Sassuolo, Di Francesco e l'impresa d'Europa

Il tecnico esalta il gruppo. Il Sassuolo stritola l'Athletic e dimentica la Juventus.

Sassuolo, Di Francesco e l'impresa d'Europa
Sassuolo, Di Francesco e l'impresa d'Europa

Giovani e forti. Il Sassuolo ripone nel cassetto l'opaca prestazione di A e indossa l'abito di gala per il debutto europeo. Senza Berardi - non al meglio - spazio a soluzioni innovative, con Ricci, Mazzitelli e Letschert dal primo minuto. Di Francesco cambia, tende la mano al rischio e riceve il giusto premio. Il Sassuolo parte in sordina, contratto, paga l'inesperienza, ma regge, quasi senza difficoltà, l'urto spagnolo. 

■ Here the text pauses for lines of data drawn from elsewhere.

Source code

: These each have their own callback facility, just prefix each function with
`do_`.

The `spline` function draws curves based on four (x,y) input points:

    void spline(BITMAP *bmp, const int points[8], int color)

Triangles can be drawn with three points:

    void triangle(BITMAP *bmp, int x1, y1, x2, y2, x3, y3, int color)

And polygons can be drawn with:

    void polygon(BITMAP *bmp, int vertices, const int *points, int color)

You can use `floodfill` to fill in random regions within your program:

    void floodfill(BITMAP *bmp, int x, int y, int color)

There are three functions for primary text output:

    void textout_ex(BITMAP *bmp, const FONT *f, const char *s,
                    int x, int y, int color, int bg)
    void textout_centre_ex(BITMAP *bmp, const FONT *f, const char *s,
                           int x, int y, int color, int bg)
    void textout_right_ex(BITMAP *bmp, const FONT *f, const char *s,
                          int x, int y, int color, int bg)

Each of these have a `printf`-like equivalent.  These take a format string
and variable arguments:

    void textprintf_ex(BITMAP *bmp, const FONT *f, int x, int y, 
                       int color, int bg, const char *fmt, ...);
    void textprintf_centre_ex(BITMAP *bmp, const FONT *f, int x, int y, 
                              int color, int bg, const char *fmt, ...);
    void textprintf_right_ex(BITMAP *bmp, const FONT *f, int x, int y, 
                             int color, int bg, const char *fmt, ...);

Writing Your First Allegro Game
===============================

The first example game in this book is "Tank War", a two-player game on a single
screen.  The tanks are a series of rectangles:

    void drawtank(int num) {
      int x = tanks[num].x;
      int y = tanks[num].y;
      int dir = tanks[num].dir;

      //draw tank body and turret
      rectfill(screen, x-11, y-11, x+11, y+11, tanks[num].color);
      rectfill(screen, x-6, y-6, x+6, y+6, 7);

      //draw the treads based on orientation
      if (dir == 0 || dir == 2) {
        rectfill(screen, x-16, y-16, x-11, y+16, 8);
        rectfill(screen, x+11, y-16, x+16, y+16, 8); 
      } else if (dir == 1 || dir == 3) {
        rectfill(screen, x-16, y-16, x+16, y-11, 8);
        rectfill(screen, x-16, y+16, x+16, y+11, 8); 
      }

Nella ripresa, musica differente. Pressione a getto continuo, maggior ritmo, soluzioni di qualità. Lirola apre la scatola della partita, l'incedere neroverde si fa tambureggiante. 

"Abbiamo fatto un grandissimo secondo tempo mi piace come abbiamo saputo aspettare. Ci sono partite che non puoi dominare per 90'. E non puoi certo pensare a una cosa del genere se ospiti l'Athletic Bilbao. Mi è piaciuta la risposta dei miei ragazzi dopo una batosta".

Una vittoria di squadra. Di Francesco sottolinea con forza il concetto, il Sassuolo è un progetto d'insieme, ragazzi che fondono "pretese" individuali in un obiettivo comune. Bello che a sbloccare la partita sia Lirola, seguito a vista dal tecnico nella prima frazione - d'attesa - e devastante, con maggior spazio, nei secondi 45. Splendida la realizzazione, slalom e piattone sul palo lungo. 

"Il Sassuolo è forte nel collettivo. Non sul singolo. Qualcuno si sente sicuro del posto? Io ho dimostrato oggi che bisogna preparare la partita nei dettagli. Ho visto ragazzi tenaci, mi sono piaciuti. Nel primo tempo abbiamo anche sofferto l'emozione. Lo dimostra Lirola, che ha grandi qualità offensive ma è rimasto sulle sue, sapendo che dietro deve migliorare qualcosa. Ci siamo distesi nel secondo tempo, abbiamo migliorato il nostro palleggio, si è visto".

Applausi, infine, per Defrel. Non al meglio, si sbatte in attesa di palloni giocabili, poi è felino nel cogliere la disattenzione della retroguardia di Valverde. Un gioco da ragazzi fulminare Herrerin. Prima del cambio, anche l'assist per Politano. Notte di gloria. 

"Ha saputo soffrire, si è reso utilissimo in fase difensiva, è cresciuto alla distanza e il premio è venuto. Mi è piaciuta la sua tenacia, i compagni devono imitarlo".